Hence \(G \Box H\) admits uniform mixing at time \(t\) as well; and therefore Cartesian products of simple graphs on the same number of vertices that admit uniform at the same time also admit uniform mixing at the same time, since the choice of time and simple graphs on the same number of vertices in this context are arbitrary. I would now like to show that my previous proposition is indeed true.

  1. Suppose that \(G\) and \(H\) are arbitrary simple graphs on \(m\) and \(n\) vertices. Then by properties of matrix exponentials, properties of the Kronecker product, and an assumed identity about the adjacency matrices of the Cartesian products of simple graphs, we have that:
\[U_{G \Box H}(t)\] \[= \operatorname{exp}(it A_{G \Box H})\] \[= \operatorname{exp} \left ( it \left(A_{G} \bigotimes I_n + I_m \bigotimes A_{H} \right ) \right )\] \[= \operatorname{exp} \left ( (it A_{G}) \bigotimes I_n + I_m \bigotimes (it A_{H}) \right )\] \[= \operatorname{exp} \left ( (it A_{G}) \bigotimes I_n \right ) \operatorname{exp} \left ( I_m \bigotimes (it A_{H}) \right )\] \[= \left ( \sum\limits_{n = 0}^{\infty} \frac{\left ( (it A_{G}) \bigotimes I_n \right )^{n}}{n!} \right ) \left ( \sum\limits_{n = 0}^{\infty} \frac{\left ( I_m \bigotimes (it A_{H}) \right )^{n}}{n!} \right )\] \[= \left ( \sum\limits_{n = 0}^{\infty} \frac{\left ( it A_{G} \right )^{n}}{n!} \bigotimes I_n \right ) \left ( \sum\limits_{n = 0}^{\infty} I_m \bigotimes \frac{\left ( it A_{H} \right )^{n}}{n!} \right )\] \[= \left ( \operatorname{exp}(it A_{G}) \bigotimes I_n \right ) \left ( I_m \bigotimes \operatorname{exp}(it A_{H}) \right )\] \[= \left ( \operatorname{exp}(it A_{G}) I_m \right ) \bigotimes \left ( I_n \operatorname{exp}(it A_{H}) \right )\] \[= \operatorname{exp}(it A_{G}) \bigotimes \operatorname{exp}(it A_{H})\] \[= U_{G} (t) \bigotimes U_{H} (t)\]

as desired.

Note that here \(A_{G \Box H}\), \(A_G\) and \(A_H\) denote the respective adjacency matrices of \(G \Box H\), \(G\) and \(H\); likewise \(U_{G \Box H}(t)\), \(U_G (t)\) and \(U_H (t)\) denote their respective continuous-time quantum walks relative to their adjacency matrices.

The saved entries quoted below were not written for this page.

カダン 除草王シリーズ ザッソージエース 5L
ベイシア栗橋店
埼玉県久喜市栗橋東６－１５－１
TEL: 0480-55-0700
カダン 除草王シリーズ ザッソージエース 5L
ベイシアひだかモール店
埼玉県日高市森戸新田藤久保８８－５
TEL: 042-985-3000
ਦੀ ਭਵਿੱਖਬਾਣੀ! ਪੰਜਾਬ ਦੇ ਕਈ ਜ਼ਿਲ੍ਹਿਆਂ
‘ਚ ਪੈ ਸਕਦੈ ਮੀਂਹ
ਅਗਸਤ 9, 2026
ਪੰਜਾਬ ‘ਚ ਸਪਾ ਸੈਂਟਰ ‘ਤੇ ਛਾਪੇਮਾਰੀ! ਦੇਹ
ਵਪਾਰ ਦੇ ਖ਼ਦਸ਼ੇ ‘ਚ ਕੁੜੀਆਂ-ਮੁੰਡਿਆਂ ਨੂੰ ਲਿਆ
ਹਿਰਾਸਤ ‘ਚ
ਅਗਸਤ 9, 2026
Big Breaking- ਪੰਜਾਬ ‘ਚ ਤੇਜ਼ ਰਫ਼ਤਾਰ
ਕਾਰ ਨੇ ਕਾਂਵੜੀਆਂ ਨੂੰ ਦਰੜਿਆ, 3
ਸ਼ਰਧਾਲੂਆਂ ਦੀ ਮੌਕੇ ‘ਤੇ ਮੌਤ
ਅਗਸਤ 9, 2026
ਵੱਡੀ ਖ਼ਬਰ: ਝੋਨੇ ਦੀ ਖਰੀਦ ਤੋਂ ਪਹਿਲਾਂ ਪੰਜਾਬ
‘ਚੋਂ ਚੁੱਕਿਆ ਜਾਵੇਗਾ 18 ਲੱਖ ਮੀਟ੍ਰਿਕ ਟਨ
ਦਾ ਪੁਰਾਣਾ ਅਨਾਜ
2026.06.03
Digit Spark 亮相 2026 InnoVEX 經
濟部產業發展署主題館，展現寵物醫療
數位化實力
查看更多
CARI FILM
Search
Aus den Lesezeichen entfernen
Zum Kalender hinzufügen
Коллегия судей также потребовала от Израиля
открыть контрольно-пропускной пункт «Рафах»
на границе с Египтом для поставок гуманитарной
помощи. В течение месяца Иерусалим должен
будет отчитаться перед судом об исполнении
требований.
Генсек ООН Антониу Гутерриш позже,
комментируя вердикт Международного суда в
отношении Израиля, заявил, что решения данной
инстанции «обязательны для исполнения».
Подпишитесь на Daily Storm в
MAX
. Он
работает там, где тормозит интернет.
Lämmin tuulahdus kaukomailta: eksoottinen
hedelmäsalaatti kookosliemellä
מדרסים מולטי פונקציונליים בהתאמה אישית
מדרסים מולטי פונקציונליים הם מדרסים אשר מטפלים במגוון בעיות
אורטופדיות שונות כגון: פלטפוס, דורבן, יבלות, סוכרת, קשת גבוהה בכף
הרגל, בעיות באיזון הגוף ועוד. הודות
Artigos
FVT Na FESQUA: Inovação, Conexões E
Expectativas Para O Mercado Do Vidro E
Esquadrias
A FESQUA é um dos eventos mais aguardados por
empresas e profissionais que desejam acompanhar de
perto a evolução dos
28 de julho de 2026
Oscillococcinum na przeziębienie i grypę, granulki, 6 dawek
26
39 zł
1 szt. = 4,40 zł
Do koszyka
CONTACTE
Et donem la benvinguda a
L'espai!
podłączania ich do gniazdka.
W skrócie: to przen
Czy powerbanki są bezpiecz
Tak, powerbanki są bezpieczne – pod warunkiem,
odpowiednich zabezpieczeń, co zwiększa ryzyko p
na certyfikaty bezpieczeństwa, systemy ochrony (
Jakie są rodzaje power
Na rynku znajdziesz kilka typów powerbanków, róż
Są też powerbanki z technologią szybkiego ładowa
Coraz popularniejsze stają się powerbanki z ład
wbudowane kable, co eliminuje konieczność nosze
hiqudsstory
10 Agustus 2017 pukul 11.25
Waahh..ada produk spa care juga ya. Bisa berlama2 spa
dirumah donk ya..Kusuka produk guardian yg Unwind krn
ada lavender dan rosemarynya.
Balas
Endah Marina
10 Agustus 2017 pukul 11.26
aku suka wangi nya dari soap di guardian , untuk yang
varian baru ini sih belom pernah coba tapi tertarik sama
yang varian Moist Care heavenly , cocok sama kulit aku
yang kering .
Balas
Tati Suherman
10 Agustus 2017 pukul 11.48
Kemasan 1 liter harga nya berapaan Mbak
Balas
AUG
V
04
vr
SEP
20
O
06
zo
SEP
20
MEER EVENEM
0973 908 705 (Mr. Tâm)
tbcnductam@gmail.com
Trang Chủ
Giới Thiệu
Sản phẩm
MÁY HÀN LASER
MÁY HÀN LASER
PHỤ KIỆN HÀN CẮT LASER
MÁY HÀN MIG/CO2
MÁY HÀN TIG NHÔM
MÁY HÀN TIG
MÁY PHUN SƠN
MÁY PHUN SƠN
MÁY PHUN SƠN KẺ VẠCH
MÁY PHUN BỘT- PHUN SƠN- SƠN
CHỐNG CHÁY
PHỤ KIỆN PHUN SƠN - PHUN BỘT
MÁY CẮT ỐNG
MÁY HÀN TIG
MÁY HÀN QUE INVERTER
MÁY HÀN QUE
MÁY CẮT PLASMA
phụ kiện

After showing that my previous proposition is true, we ultimately have that:

  1. Cartesian products of simple graphs that admit the property known as perfect state transfer at the same time also admit perfect state transfer at the same time.

  2. Cartesian products of simple graphs that admit uniform mixing at the same time also admit uniform mixing at the same time, assuming that the simple graphs in context have the same number of vertices. as desired.